Your goal:
From the data, return each line holding the word "плотномера".

==== Recorded information ====

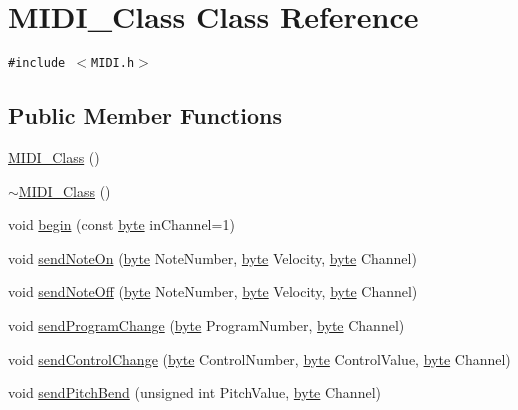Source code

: \hypertarget{class_m_i_d_i___class}{
\section{MIDI\_\-Class Class Reference}
\label{class_m_i_d_i___class}
}
{\tt \#include $<$MIDI.h$>$}

\subsection*{Public Member Functions}
\begin{CompactItemize}
\item 
\hyperlink{class_m_i_d_i___class_5e395e8f748ec53a0818bffd0e2f176f}{MIDI\_\-Class} ()
\item 
\hyperlink{class_m_i_d_i___class_cea4c4db7092ba5cb7c147a3fb215e07}{$\sim$MIDI\_\-Class} ()
\item 
void \hyperlink{class_m_i_d_i___class_c34d163205bb01ac5e03df7e64facebe}{begin} (const \hyperlink{_m_i_d_i_8h_b8ef12fab634c171394422d0ee8baf94}{byte} inChannel=1)
\item 
void \hyperlink{class_m_i_d_i___class_9664e523b35d8b42749e7bc3ba888943}{sendNoteOn} (\hyperlink{_m_i_d_i_8h_b8ef12fab634c171394422d0ee8baf94}{byte} NoteNumber, \hyperlink{_m_i_d_i_8h_b8ef12fab634c171394422d0ee8baf94}{byte} Velocity, \hyperlink{_m_i_d_i_8h_b8ef12fab634c171394422d0ee8baf94}{byte} Channel)
\item 
void \hyperlink{class_m_i_d_i___class_381e1e8019aae5f872279cda496f964c}{sendNoteOff} (\hyperlink{_m_i_d_i_8h_b8ef12fab634c171394422d0ee8baf94}{byte} NoteNumber, \hyperlink{_m_i_d_i_8h_b8ef12fab634c171394422d0ee8baf94}{byte} Velocity, \hyperlink{_m_i_d_i_8h_b8ef12fab634c171394422d0ee8baf94}{byte} Channel)
\item 
void \hyperlink{class_m_i_d_i___class_803c2652837c09775d115354672bf69d}{sendProgramChange} (\hyperlink{_m_i_d_i_8h_b8ef12fab634c171394422d0ee8baf94}{byte} ProgramNumber, \hyperlink{_m_i_d_i_8h_b8ef12fab634c171394422d0ee8baf94}{byte} Channel)
\item 
void \hyperlink{class_m_i_d_i___class_3a80e9bd2cfdb619be91d80e8f3b7825}{sendControlChange} (\hyperlink{_m_i_d_i_8h_b8ef12fab634c171394422d0ee8baf94}{byte} ControlNumber, \hyperlink{_m_i_d_i_8h_b8ef12fab634c171394422d0ee8baf94}{byte} ControlValue, \hyperlink{_m_i_d_i_8h_b8ef12fab634c171394422d0ee8baf94}{byte} Channel)
\item 
void \hyperlink{class_m_i_d_i___class_45dcd73e3b8a107334e687750514f8b5}{sendPitchBend} (unsigned int PitchValue, \hyperlink{_m_i_d_i_8h_b8ef12fab634c171394422d0ee8baf94}{byte} Channel)

\end{CompactItemize}
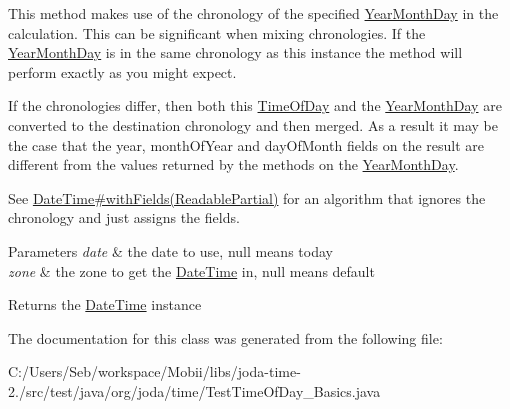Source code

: This method makes use of the chronology of the specified \hyperlink{classorg_1_1joda_1_1time_1_1_year_month_day}{Year\-Month\-Day} in the calculation. This can be significant when mixing chronologies. If the \hyperlink{classorg_1_1joda_1_1time_1_1_year_month_day}{Year\-Month\-Day} is in the same chronology as this instance the method will perform exactly as you might expect. 

If the chronologies differ, then both this \hyperlink{classorg_1_1joda_1_1time_1_1_time_of_day}{Time\-Of\-Day} and the \hyperlink{classorg_1_1joda_1_1time_1_1_year_month_day}{Year\-Month\-Day} are converted to the destination chronology and then merged. As a result it may be the case that the year, month\-Of\-Year and day\-Of\-Month fields on the result are different from the values returned by the methods on the \hyperlink{classorg_1_1joda_1_1time_1_1_year_month_day}{Year\-Month\-Day}. 

See \hyperlink{classorg_1_1joda_1_1time_1_1_date_time_af2a741c180b2759467bc9e20a73106d4}{Date\-Time\#with\-Fields(\-Readable\-Partial)} for an algorithm that ignores the chronology and just assigns the fields.


\begin{DoxyParams}{Parameters}
{\em date} & the date to use, null means today \\
\hline
{\em zone} & the zone to get the \hyperlink{classorg_1_1joda_1_1time_1_1_date_time}{Date\-Time} in, null means default \\
\hline
\end{DoxyParams}
\begin{DoxyReturn}{Returns}
the \hyperlink{classorg_1_1joda_1_1time_1_1_date_time}{Date\-Time} instance 
\end{DoxyReturn}


The documentation for this class was generated from the following file\-:\begin{DoxyCompactItemize}
\item 
C\-:/\-Users/\-Seb/workspace/\-Mobii/libs/joda-\/time-\/2./src/test/java/org/joda/time/Test\-Time\-Of\-Day\-\_\-\-Basics.\-java\end{DoxyCompactItemize}
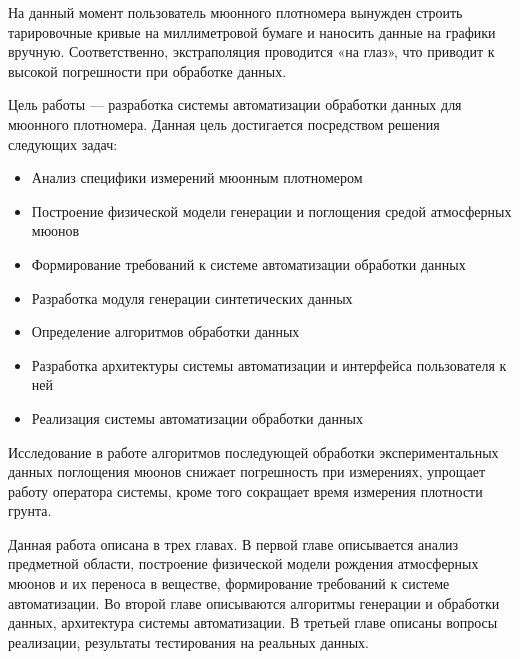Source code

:На данный момент пользователь мюонного плотномера вынужден строить тарировочные кривые на миллиметровой бумаге 
и наносить данные на графики вручную. Соответственно, экстраполяция проводится «на глаз», что приводит к высокой 
погрешности при обработке данных.


Цель работы --- разработка системы автоматизации обработки данных для мюонного плотномера. 
Данная цель достигается посредством решения следующих задач:

\begin{itemize}
 \item Анализ специфики измерений мюонным плотномером 
 \item Построение физической модели генерации и поглощения средой атмосферных мюонов
 \item Формирование требований к системе автоматизации обработки данных
 \item Разработка модуля генерации синтетических данных 
 \item Определение алгоритмов обработки данных 
 \item Разработка архитектуры системы автоматизации и интерфейса пользователя к ней
 \item Реализация системы автоматизации обработки данных
\end{itemize}


Исследование в работе алгоритмов последующей обработки экспериментальных данных поглощения мюонов
снижает погрешность при измерениях, упрощает работу оператора системы, кроме того 
сокращает время измерения плотности грунта.


Данная работа описана в трех главах. В первой главе описывается анализ предметной области, построение физической 
модели рождения атмосферных мюонов и их переноса в веществе, формирование требований к системе автоматизации. Во второй главе
описываются алгоритмы генерации и обработки данных, архитектура системы автоматизации. В третьей главе описаны вопросы реализации, 
результаты тестирования на реальных данных.

\clearpage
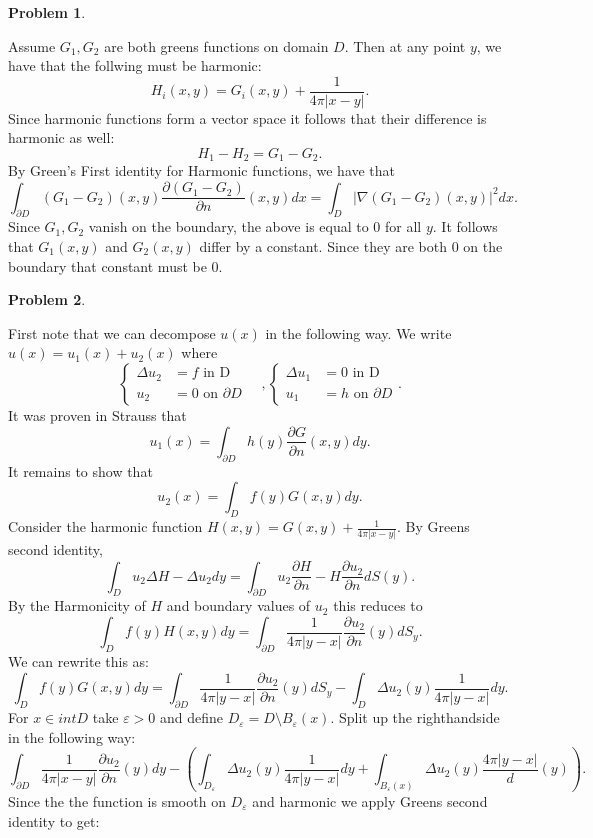 \documentclass[12pt, a4paper]{article}
\title{} \author{A.N.}
\date{\today}
\newtheorem{problem}{Problem}
\theoremstyle{definition}
\newcommand{\bd}{\partial}
\newcommand{\grad}{\nabla}
\newcommand{\ep}{\varepsilon}
\begin{document}
\begin{problem}
\end{problem}
Assume $G_1,G_2$ are both greens functions on domain $D$. Then at any point $y$, we have that the follwing must be harmonic: 
$$H_i(x,y) =G_i(x,y) + \frac{1}{4\pi |x-y|}. $$
Since harmonic functions form a vector space it follows that their difference is harmonic as well:
$$H_1 - H_2 = G_1 - G_2. $$
By Green's First identity for Harmonic functions, we have that 
$$\int_{\bd D} (G_1 - G_2)(x,y) \frac{\partial ( G_1 - G_2)}{\partial n}(x,y) dx = \int_D |\grad(G_1 - G_2)(x,y)|^2dx.$$
Since $G_1,G_2$ vanish on the boundary, the above is equal to 0 for all $y$. It follows that $G_1(x,y)$ and $G_2(x,y)$ differ by a constant. Since they are both $0$ on the boundary that constant must be 0. 
\newpage
\begin{problem}
\end{problem}
First note that we can decompose $u(x)$ in the following way. We write $u(x) = u_1(x) + u_2(x)$ where 
$$\begin{cases} \Delta u_2& = f \text{ in D}
	\\ u_2& = 0 \text{ on $\bd D$}
\end{cases} \quad,
\begin{cases}
	\Delta u_1 &= 0 \text{ in D}
	\\ u_1& = h \text{ on $\bd D$} 
\end{cases}.$$
It was proven in Strauss that 
$$u_1(x) = \int_{\bd D} h(y) \frac{\partial G}{\partial n} (x,y) dy.$$
It remains to show that 
$$u_2(x) = \int_D f(y) G(x,y) dy.$$
Consider the harmonic function $H(x,y) = G(x,y) + \frac{1}{4\pi |x-y|}$. By Greens second identity, 
$$\int_D u_2 \Delta H - \Delta u_2 dy = \int_{\bd D} u_2 \frac{\partial H}{\partial n} - H \frac{\partial u_2}{\partial n} dS(y).$$
By the Harmonicity of $H$ and boundary values of $u_2$ this reduces to 
$$\int_D f(y) H(x,y) dy = \int_{\bd D} \frac{1}{4\pi |y-x|}\frac{\partial u_2}{\partial n}(y) dS_y.$$
We can rewrite this as: 
$$\int_D f(y)G (x,y) dy = \int_{\bd D} \frac{1}{4\pi |y-x|} \frac{\partial u_2}{\partial n} (y) dS_y - \int_{D} \Delta u_2(y) \frac{1}{4\pi |y-x|} dy.$$
For $x\in int D$ take $\ep>0$ and define $D_\ep = D \setminus B_\ep(x)$. Split up the righthandside in the following way: 
$$\int_{\bd D } \frac{1}{4\pi |x-y|} \frac{\partial u_2}{\partial n} (y) dy - \left(\int_{D_\ep} \Delta u_2(y) \frac{1}{4\pi |y-x|} dy + \int_{B_\ep(x)}\Delta u_2(y) \frac{4\pi |y-x|} d(y) \right).$$
Since the the function is smooth on $D_\ep$  and harmonic we apply Greens second identity to get: 
\end{document}
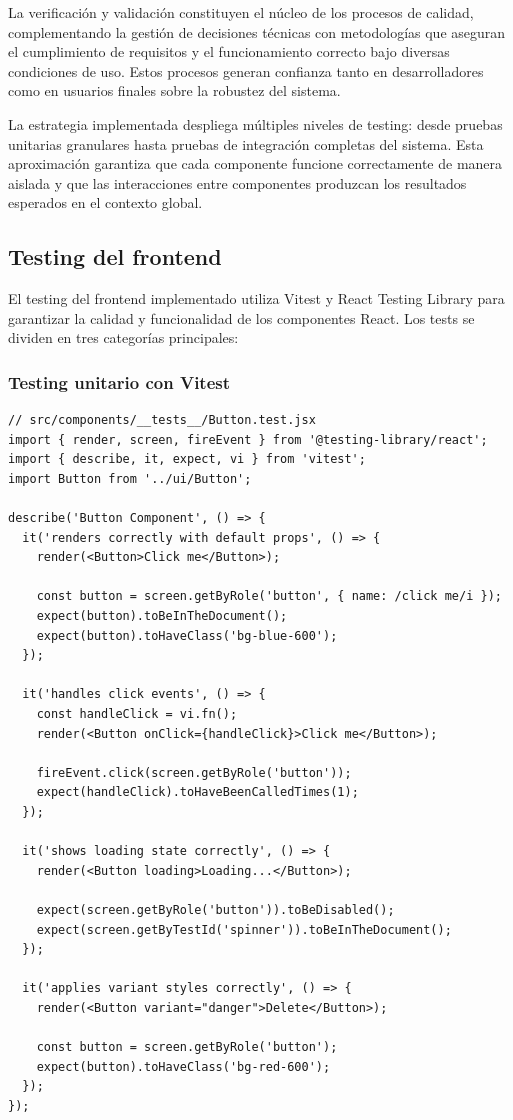 \documentclass[12pt,a4paper,oneside]{report}
\begin{document}
La verificación y validación constituyen el núcleo de los procesos de calidad, complementando la gestión de decisiones técnicas con metodologías que aseguran el cumplimiento de requisitos y el funcionamiento correcto bajo diversas condiciones de uso. Estos procesos generan confianza tanto en desarrolladores como en usuarios finales sobre la robustez del sistema.

La estrategia implementada despliega múltiples niveles de testing: desde pruebas unitarias granulares hasta pruebas de integración completas del sistema. Esta aproximación garantiza que cada componente funcione correctamente de manera aislada y que las interacciones entre componentes produzcan los resultados esperados en el contexto global.

\subsection{Testing del frontend}\label{testing-del-frontend}

El testing del frontend implementado utiliza Vitest y React Testing Library para garantizar la calidad y funcionalidad de los componentes React. Los tests se dividen en tres categorías principales:

\subsubsection{Testing unitario con
Vitest}\label{testing-unitario-con-vitest}

\begin{lstlisting}
// src/components/__tests__/Button.test.jsx
import { render, screen, fireEvent } from '@testing-library/react';
import { describe, it, expect, vi } from 'vitest';
import Button from '../ui/Button';

describe('Button Component', () => {
  it('renders correctly with default props', () => {
    render(<Button>Click me</Button>);
    
    const button = screen.getByRole('button', { name: /click me/i });
    expect(button).toBeInTheDocument();
    expect(button).toHaveClass('bg-blue-600');
  });

  it('handles click events', () => {
    const handleClick = vi.fn();
    render(<Button onClick={handleClick}>Click me</Button>);
    
    fireEvent.click(screen.getByRole('button'));
    expect(handleClick).toHaveBeenCalledTimes(1);
  });

  it('shows loading state correctly', () => {
    render(<Button loading>Loading...</Button>);
    
    expect(screen.getByRole('button')).toBeDisabled();
    expect(screen.getByTestId('spinner')).toBeInTheDocument();
  });

  it('applies variant styles correctly', () => {
    render(<Button variant="danger">Delete</Button>);
    
    const button = screen.getByRole('button');
    expect(button).toHaveClass('bg-red-600');
  });
});
\end{lstlisting}
\end{document}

====

Your solution:
:На данный момент пользователь мюонного плотномера вынужден строить тарировочные кривые на миллиметровой бумаге 
Цель работы --- разработка системы автоматизации обработки данных для мюонного плотномера. 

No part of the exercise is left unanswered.